После короткого отдыха я решил возвратиться к пирамиде из камней, от которой в последний раз выходил на связь. Опять мне в лицо дул раскаленный, как из доменной печи, ветер, и я знал, что должен сохранить то небольшое количество воды, что осталась. Устало шагая вверх и вниз по гребням, я внезапно понял, что вода должна была играть ключевую роль в плане отхода и уклонения патруля. Действительно, Райан признает, что их изначальный план совершить рывок в Сирию прямо в беговых шортах должен был быть изменен в пользу ухода на север, к Евфрату и затем на запад вдоль реки, потому что они бросили свои канистры вместе с бергенами и теперь имели только по нескольку литров воды на каждого. Хотя тогда и было чрезвычайно холодно, патруль шел очень быстро и терял большое количество влаги, которую необходимо было возмещать. Сам Макнаб отмечает, что как только тело из-за обезвоживания теряет пять процентов своего веса, состояние заметно ухудшается. Если на этом этапе дефицит влаги не будет возмещен, то вскоре последует смерть.

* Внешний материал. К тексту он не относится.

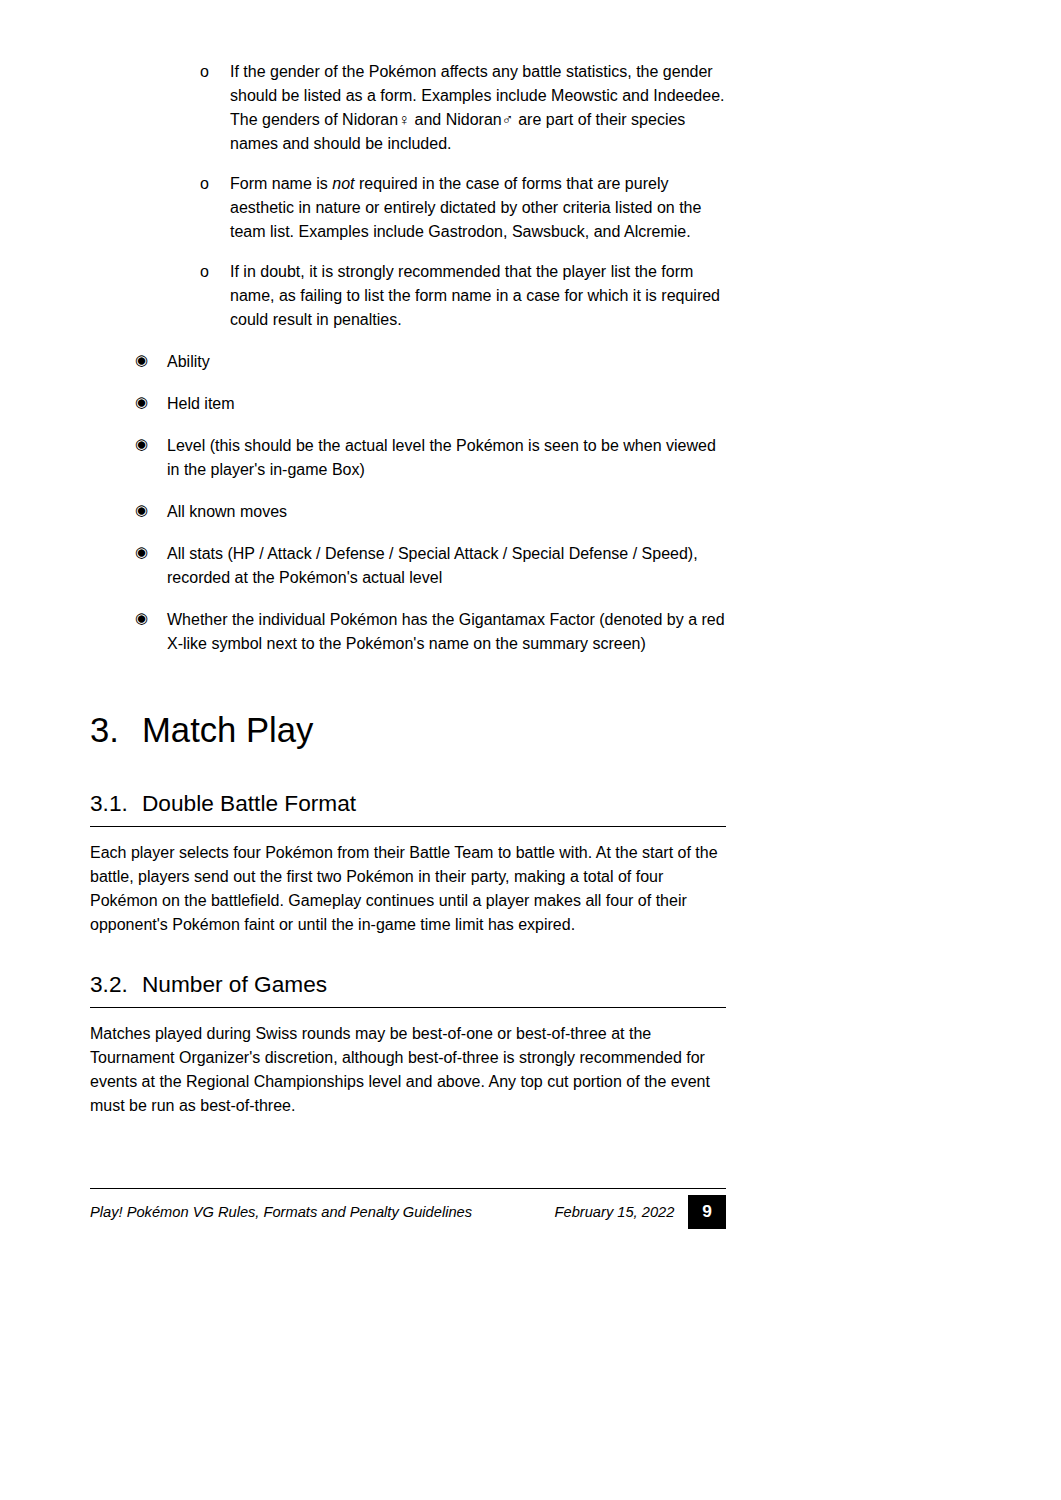If the gender of the Pokémon affects any battle statistics, the gender should be listed as a form. Examples include Meowstic and Indeedee. The genders of Nidoran♀ and Nidoran♂ are part of their species names and should be included.
Form name is not required in the case of forms that are purely aesthetic in nature or entirely dictated by other criteria listed on the team list. Examples include Gastrodon, Sawsbuck, and Alcremie.
If in doubt, it is strongly recommended that the player list the form name, as failing to list the form name in a case for which it is required could result in penalties.
Ability
Held item
Level (this should be the actual level the Pokémon is seen to be when viewed in the player's in-game Box)
All known moves
All stats (HP / Attack / Defense / Special Attack / Special Defense / Speed), recorded at the Pokémon's actual level
Whether the individual Pokémon has the Gigantamax Factor (denoted by a red X-like symbol next to the Pokémon's name on the summary screen)
3. Match Play
3.1. Double Battle Format
Each player selects four Pokémon from their Battle Team to battle with. At the start of the battle, players send out the first two Pokémon in their party, making a total of four Pokémon on the battlefield. Gameplay continues until a player makes all four of their opponent's Pokémon faint or until the in-game time limit has expired.
3.2. Number of Games
Matches played during Swiss rounds may be best-of-one or best-of-three at the Tournament Organizer's discretion, although best-of-three is strongly recommended for events at the Regional Championships level and above. Any top cut portion of the event must be run as best-of-three.
Play! Pokémon VG Rules, Formats and Penalty Guidelines
February 15, 2022
9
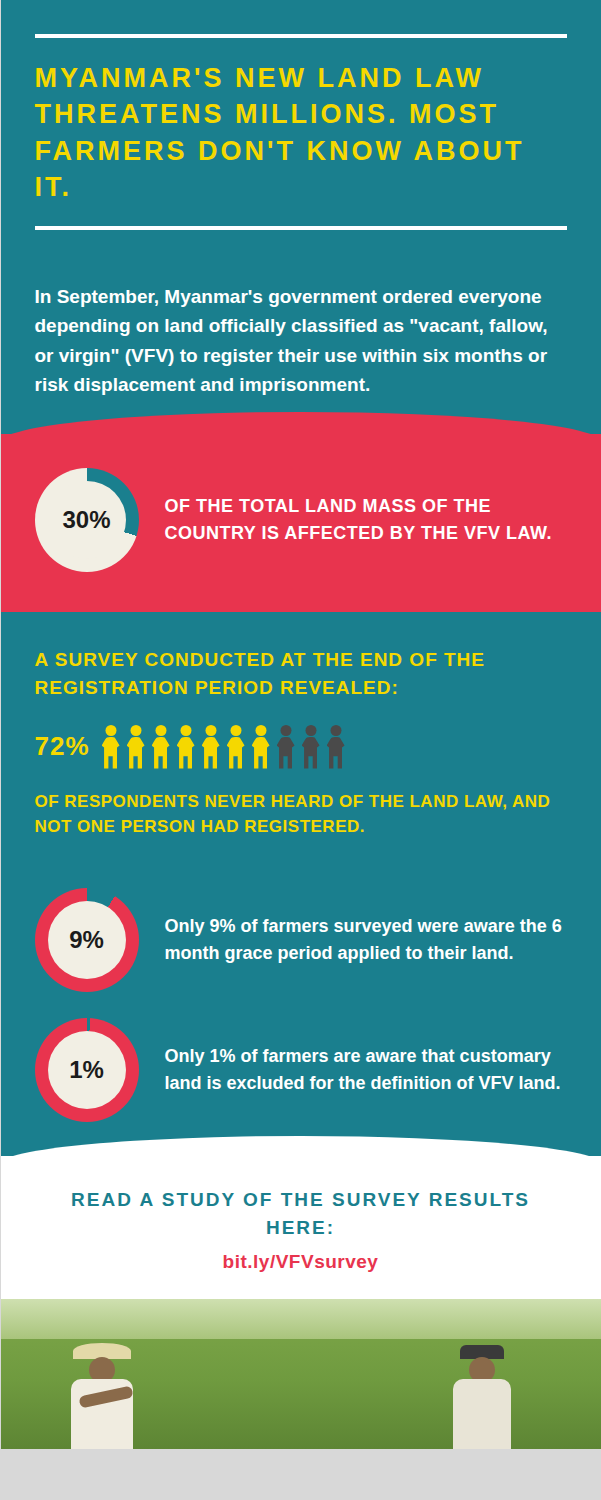Myanmar's New Land Law Threatens Millions. Most Farmers Don't Know About It.
In September, Myanmar's government ordered everyone depending on land officially classified as "vacant, fallow, or virgin" (VFV) to register their use within six months or risk displacement and imprisonment.
30%
Of the total land mass of the country is affected by the VFV law.
A survey conducted at the end of the registration period revealed:
72%
Of respondents never heard of the land law, and not one person had registered.
9%
Only 9% of farmers surveyed were aware the 6 month grace period applied to their land.
1%
Only 1% of farmers are aware that customary land is excluded for the definition of VFV land.
Read a study of the survey results here:
bit.ly/VFVsurvey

Я не нашел машин, но в нескольких километрах увидел тень на поверхности пустыни, которая была похожа на какое-то жилье. По мере того, как истекали минуты, и я подходил ближе, я понял, что это было скопление бедуинских шатров и припаркованный в стороне трехтонный грузовик. К этому времени мой рот пересох и запекся, и я чувствовал себя изнуренным от потери влаги; ноги заплетались и спотыкались о камни. Ветер ощущался наподобие тяжелого пальто на спине, его вес давил на меня, и я чувствовал, как испаряется мое дыхание. Я почти явно ощущал, как влагу высасывает через поры. Палатки были, наверное, в километре, но на этом удушающем ветру это ощущалось как бесконечность. Я был, должно быть, метрах в пятистах от шатров, когда появилась белая призрачная фигура. Она держала в руке что-то блестящее, и на мгновение я испугался, что это пистолет. Бедуины — гостеприимные люди, но после произошедшего тут десять лет назад их вряд ли можно обвинять в том, что они были настороже. Даже с этого расстояния, видимо, было очевидно, что я — чужак в полувоенном снаряжении. В конце концов, страна все еще находилась в состоянии войны. Я осторожно двинулся дальше и только когда приблизился, понял, что фигура была бедуинским мальчиком, а то, что он нес, — алюминиевой чашей с водой. Своими ястребиными бедуинскими глазами он, должно быть, с расстояния больше километра разглядел, что я страдаю от жажды, и отправился в пекло, чтобы встретить меня с таким подношением. Вода была прохладна и чиста — и, вероятно, была лучшим напитком, который я пробовал в своей жизни.